■ **What is needed**: Rewrite the program in each of the records with every occurrence of "myFeature" renamed to "partFeature" and all other text unchanged. Leave the pictures out of your answer.

■ **Data supplied**:
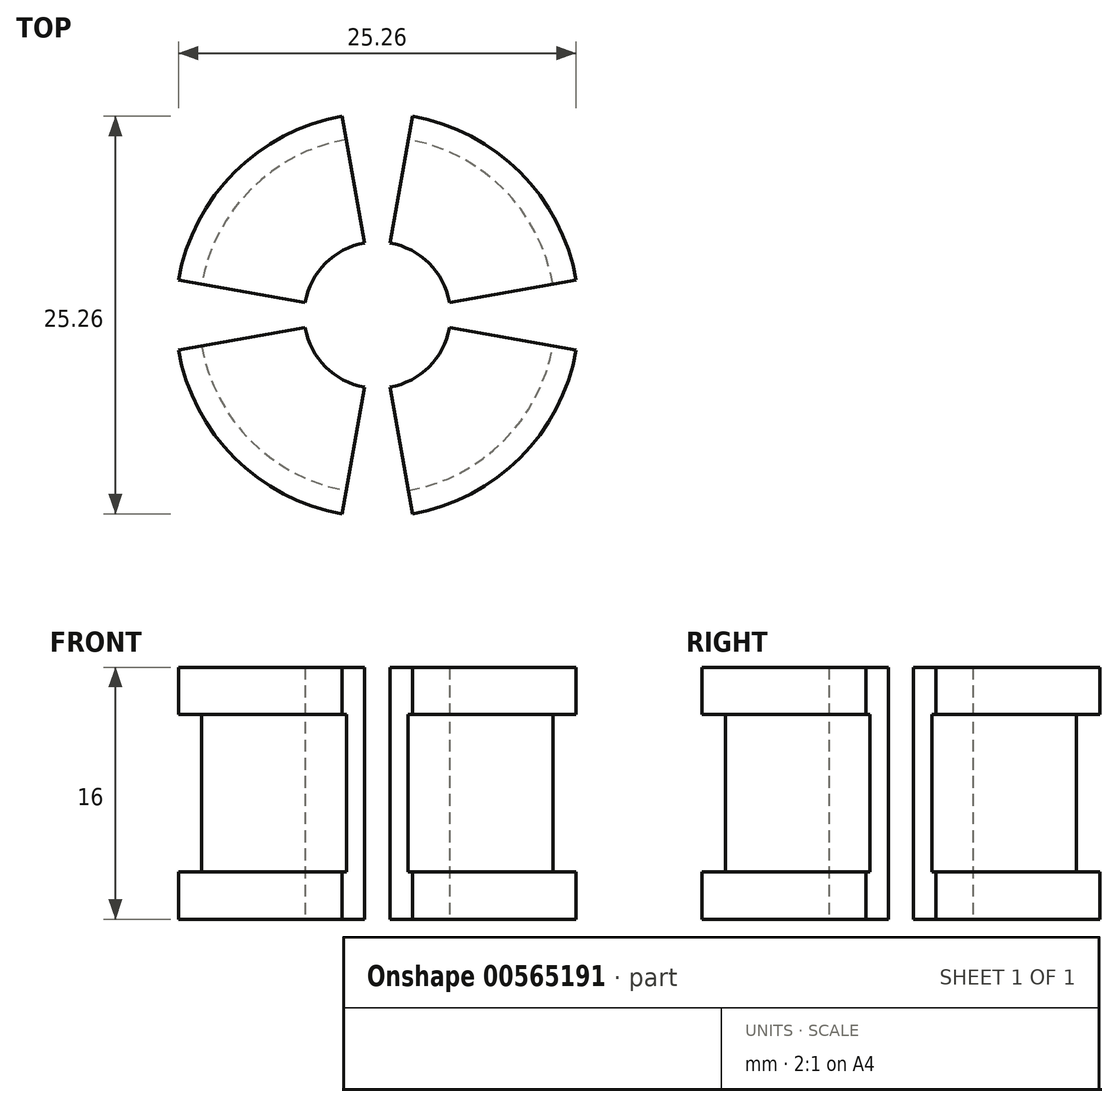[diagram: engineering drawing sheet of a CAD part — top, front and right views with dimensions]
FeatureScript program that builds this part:
annotation { "Feature Type Name" : "Feature", "Feature Type Description" : "" }
export const myFeature = defineFeature(function(context is Context, id is Id, definition is map)
    precondition{}
    {
        {
            var Q0;
            Q0=qCreatedBy(makeId("Front.planeOp"),FACE);
            var sketch = newSketch(context, id + "F0", { "sketchPlane" : qUnion([Q0])});
            skLineSegment(sketch, "E0", {"start": v(-4.65, 0) * mm, "end": v(-4.65, -16) * mm});
            skLineSegment(sketch, "E1", {"start": v(-12.83, -16) * mm, "end": v(-12.83, -13) * mm});
            skLineSegment(sketch, "E2", {"start": v(-12.82, -13) * mm, "end": v(-11.32, -13) * mm});
            skLineSegment(sketch, "E3", {"start": v(-11.32, -13) * mm, "end": v(-11.32, -3) * mm});
            skLineSegment(sketch, "E4", {"start": v(-11.32, -3) * mm, "end": v(-12.83, -3) * mm});
            skLineSegment(sketch, "E5", {"start": v(-12.83, -3) * mm, "end": v(-12.83, 0) * mm});
            skLineSegment(sketch, "E6", {"start": v(-12.83, 0) * mm, "end": v(-4.65, 0) * mm});
            skLineSegment(sketch, "E7", {"start": v(-12.83, -16) * mm, "end": v(-4.65, -16) * mm});
            skLineSegment(sketch, "E8", {"start": v(0, 4.72) * mm, "end": v(0, -22.61) * mm});
            skSolve(sketch);
        }
        {
            var Q0;
            Q0=makeQuery(id+"F0.imprint","IMPRINT",FACE,{"disambiguationData":[TD([[makeQuery(id+"F0.imprint","IMPRINT",EDGE,{"derivedFrom":sQuery(id+"F0.wireOp",EDGE,"E0")}),-1.0]])]});
            var Q1;
            Q1=sQuery(id+"F0.wireOp",EDGE,"E8");
            revolve(context, id + "F1", {"entities" : qUnion([Q0]), "axis" : qUnion([Q1]), "revolveType" : RevolveType.SYMMETRIC, "angle" : 70 * degree});
        }
        {
            var Q0;
            Q0=makeQuery(id+"F1.opRevolve","SWEPT_BODY",BODY,{"disambiguationData":[OSD([sQuery(id+"F0.wireOp",EDGE,"E0"),sQuery(id+"F0.wireOp",EDGE,"E1"),sQuery(id+"F0.wireOp",EDGE,"E2"),sQuery(id+"F0.wireOp",EDGE,"E3"),sQuery(id+"F0.wireOp",EDGE,"E4"),sQuery(id+"F0.wireOp",EDGE,"E5"),sQuery(id+"F0.wireOp",EDGE,"E6"),sQuery(id+"F0.wireOp",EDGE,"E7")])]});
            var Q1;
            Q1=makeQuery(id+"F1.opRevolve","SWEPT_FACE",FACE,{"disambiguationData":[OSD([sQuery(id+"F0.wireOp",EDGE,"E0")])]});
            circularPattern(context, id + "F2", {"entities" : qUnion([Q0]), "axis" : qUnion([Q1]), "angle" : 360 * degree, "instanceCount" : 4, "equalSpace" : true});
        }
        {
            var Q0;
            Q0=makeQuery(id+"F1.opRevolve","SWEPT_BODY",BODY,{"disambiguationData":[OSD([sQuery(id+"F0.wireOp",EDGE,"E0"),sQuery(id+"F0.wireOp",EDGE,"E1"),sQuery(id+"F0.wireOp",EDGE,"E2"),sQuery(id+"F0.wireOp",EDGE,"E3"),sQuery(id+"F0.wireOp",EDGE,"E4"),sQuery(id+"F0.wireOp",EDGE,"E5"),sQuery(id+"F0.wireOp",EDGE,"E6"),sQuery(id+"F0.wireOp",EDGE,"E7")])]});
            var Q1;
            Q1=makeQuery(id+"F2.opPattern","COPY",BODY,{"derivedFrom":makeQuery(id+"F1.opRevolve","SWEPT_BODY",BODY,{"disambiguationData":[OSD([sQuery(id+"F0.wireOp",EDGE,"E0"),sQuery(id+"F0.wireOp",EDGE,"E1"),sQuery(id+"F0.wireOp",EDGE,"E2"),sQuery(id+"F0.wireOp",EDGE,"E3"),sQuery(id+"F0.wireOp",EDGE,"E4"),sQuery(id+"F0.wireOp",EDGE,"E5"),sQuery(id+"F0.wireOp",EDGE,"E6"),sQuery(id+"F0.wireOp",EDGE,"E7")])]}),"instanceName":"2"});
            var Q2;
            Q2=makeQuery(id+"F2.opPattern","COPY",BODY,{"derivedFrom":makeQuery(id+"F1.opRevolve","SWEPT_BODY",BODY,{"disambiguationData":[OSD([sQuery(id+"F0.wireOp",EDGE,"E0"),sQuery(id+"F0.wireOp",EDGE,"E1"),sQuery(id+"F0.wireOp",EDGE,"E2"),sQuery(id+"F0.wireOp",EDGE,"E3"),sQuery(id+"F0.wireOp",EDGE,"E4"),sQuery(id+"F0.wireOp",EDGE,"E5"),sQuery(id+"F0.wireOp",EDGE,"E6"),sQuery(id+"F0.wireOp",EDGE,"E7")])]}),"instanceName":"1"});
            var Q3;
            Q3=makeQuery(id+"F2.opPattern","COPY",BODY,{"derivedFrom":makeQuery(id+"F1.opRevolve","SWEPT_BODY",BODY,{"disambiguationData":[OSD([sQuery(id+"F0.wireOp",EDGE,"E0"),sQuery(id+"F0.wireOp",EDGE,"E1"),sQuery(id+"F0.wireOp",EDGE,"E2"),sQuery(id+"F0.wireOp",EDGE,"E3"),sQuery(id+"F0.wireOp",EDGE,"E4"),sQuery(id+"F0.wireOp",EDGE,"E5"),sQuery(id+"F0.wireOp",EDGE,"E6"),sQuery(id+"F0.wireOp",EDGE,"E7")])]}),"instanceName":"3"});
            var Q4;
            Q4=makeQuery(id+"F1.opRevolve","SWEPT_FACE",FACE,{"disambiguationData":[OSD([sQuery(id+"F0.wireOp",EDGE,"E0")])]});
            transform(context, id + "F3", {"entities" : qUnion([Q0, Q1, Q2, Q3]), "transformType" : TransformType.ROTATION, "transformAxis" : qUnion([Q4]), "angle" : 45 * degree, "oppositeDirection" : true, "makeCopy" : false});
        }
    });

■ **Task result**:
[diagram: engineering drawing sheet of a CAD part — top, front and right views with dimensions]
FeatureScript program that builds this part:
annotation { "Feature Type Name" : "Feature", "Feature Type Description" : "" }
export const partFeature = defineFeature(function(context is Context, id is Id, definition is map)
    precondition{}
    {
        {
            var Q0;
            Q0=qCreatedBy(makeId("Front.planeOp"),FACE);
            var sketch = newSketch(context, id + "F0", { "sketchPlane" : qUnion([Q0])});
            skLineSegment(sketch, "E0", {"start": v(-4.65, 0) * mm, "end": v(-4.65, -16) * mm});
            skLineSegment(sketch, "E1", {"start": v(-12.83, -16) * mm, "end": v(-12.83, -13) * mm});
            skLineSegment(sketch, "E2", {"start": v(-12.82, -13) * mm, "end": v(-11.32, -13) * mm});
            skLineSegment(sketch, "E3", {"start": v(-11.32, -13) * mm, "end": v(-11.32, -3) * mm});
            skLineSegment(sketch, "E4", {"start": v(-11.32, -3) * mm, "end": v(-12.83, -3) * mm});
            skLineSegment(sketch, "E5", {"start": v(-12.83, -3) * mm, "end": v(-12.83, 0) * mm});
            skLineSegment(sketch, "E6", {"start": v(-12.83, 0) * mm, "end": v(-4.65, 0) * mm});
            skLineSegment(sketch, "E7", {"start": v(-12.83, -16) * mm, "end": v(-4.65, -16) * mm});
            skLineSegment(sketch, "E8", {"start": v(0, 4.72) * mm, "end": v(0, -22.61) * mm});
            skSolve(sketch);
        }
        {
            var Q0;
            Q0=makeQuery(id+"F0.imprint","IMPRINT",FACE,{"disambiguationData":[TD([[makeQuery(id+"F0.imprint","IMPRINT",EDGE,{"derivedFrom":sQuery(id+"F0.wireOp",EDGE,"E0")}),-1.0]])]});
            var Q1;
            Q1=sQuery(id+"F0.wireOp",EDGE,"E8");
            revolve(context, id + "F1", {"entities" : qUnion([Q0]), "axis" : qUnion([Q1]), "revolveType" : RevolveType.SYMMETRIC, "angle" : 70 * degree});
        }
        {
            var Q0;
            Q0=makeQuery(id+"F1.opRevolve","SWEPT_BODY",BODY,{"disambiguationData":[OSD([sQuery(id+"F0.wireOp",EDGE,"E0"),sQuery(id+"F0.wireOp",EDGE,"E1"),sQuery(id+"F0.wireOp",EDGE,"E2"),sQuery(id+"F0.wireOp",EDGE,"E3"),sQuery(id+"F0.wireOp",EDGE,"E4"),sQuery(id+"F0.wireOp",EDGE,"E5"),sQuery(id+"F0.wireOp",EDGE,"E6"),sQuery(id+"F0.wireOp",EDGE,"E7")])]});
            var Q1;
            Q1=makeQuery(id+"F1.opRevolve","SWEPT_FACE",FACE,{"disambiguationData":[OSD([sQuery(id+"F0.wireOp",EDGE,"E0")])]});
            circularPattern(context, id + "F2", {"entities" : qUnion([Q0]), "axis" : qUnion([Q1]), "angle" : 360 * degree, "instanceCount" : 4, "equalSpace" : true});
        }
        {
            var Q0;
            Q0=makeQuery(id+"F1.opRevolve","SWEPT_BODY",BODY,{"disambiguationData":[OSD([sQuery(id+"F0.wireOp",EDGE,"E0"),sQuery(id+"F0.wireOp",EDGE,"E1"),sQuery(id+"F0.wireOp",EDGE,"E2"),sQuery(id+"F0.wireOp",EDGE,"E3"),sQuery(id+"F0.wireOp",EDGE,"E4"),sQuery(id+"F0.wireOp",EDGE,"E5"),sQuery(id+"F0.wireOp",EDGE,"E6"),sQuery(id+"F0.wireOp",EDGE,"E7")])]});
            var Q1;
            Q1=makeQuery(id+"F2.opPattern","COPY",BODY,{"derivedFrom":makeQuery(id+"F1.opRevolve","SWEPT_BODY",BODY,{"disambiguationData":[OSD([sQuery(id+"F0.wireOp",EDGE,"E0"),sQuery(id+"F0.wireOp",EDGE,"E1"),sQuery(id+"F0.wireOp",EDGE,"E2"),sQuery(id+"F0.wireOp",EDGE,"E3"),sQuery(id+"F0.wireOp",EDGE,"E4"),sQuery(id+"F0.wireOp",EDGE,"E5"),sQuery(id+"F0.wireOp",EDGE,"E6"),sQuery(id+"F0.wireOp",EDGE,"E7")])]}),"instanceName":"2"});
            var Q2;
            Q2=makeQuery(id+"F2.opPattern","COPY",BODY,{"derivedFrom":makeQuery(id+"F1.opRevolve","SWEPT_BODY",BODY,{"disambiguationData":[OSD([sQuery(id+"F0.wireOp",EDGE,"E0"),sQuery(id+"F0.wireOp",EDGE,"E1"),sQuery(id+"F0.wireOp",EDGE,"E2"),sQuery(id+"F0.wireOp",EDGE,"E3"),sQuery(id+"F0.wireOp",EDGE,"E4"),sQuery(id+"F0.wireOp",EDGE,"E5"),sQuery(id+"F0.wireOp",EDGE,"E6"),sQuery(id+"F0.wireOp",EDGE,"E7")])]}),"instanceName":"1"});
            var Q3;
            Q3=makeQuery(id+"F2.opPattern","COPY",BODY,{"derivedFrom":makeQuery(id+"F1.opRevolve","SWEPT_BODY",BODY,{"disambiguationData":[OSD([sQuery(id+"F0.wireOp",EDGE,"E0"),sQuery(id+"F0.wireOp",EDGE,"E1"),sQuery(id+"F0.wireOp",EDGE,"E2"),sQuery(id+"F0.wireOp",EDGE,"E3"),sQuery(id+"F0.wireOp",EDGE,"E4"),sQuery(id+"F0.wireOp",EDGE,"E5"),sQuery(id+"F0.wireOp",EDGE,"E6"),sQuery(id+"F0.wireOp",EDGE,"E7")])]}),"instanceName":"3"});
            var Q4;
            Q4=makeQuery(id+"F1.opRevolve","SWEPT_FACE",FACE,{"disambiguationData":[OSD([sQuery(id+"F0.wireOp",EDGE,"E0")])]});
            transform(context, id + "F3", {"entities" : qUnion([Q0, Q1, Q2, Q3]), "transformType" : TransformType.ROTATION, "transformAxis" : qUnion([Q4]), "angle" : 45 * degree, "oppositeDirection" : true, "makeCopy" : false});
        }
    });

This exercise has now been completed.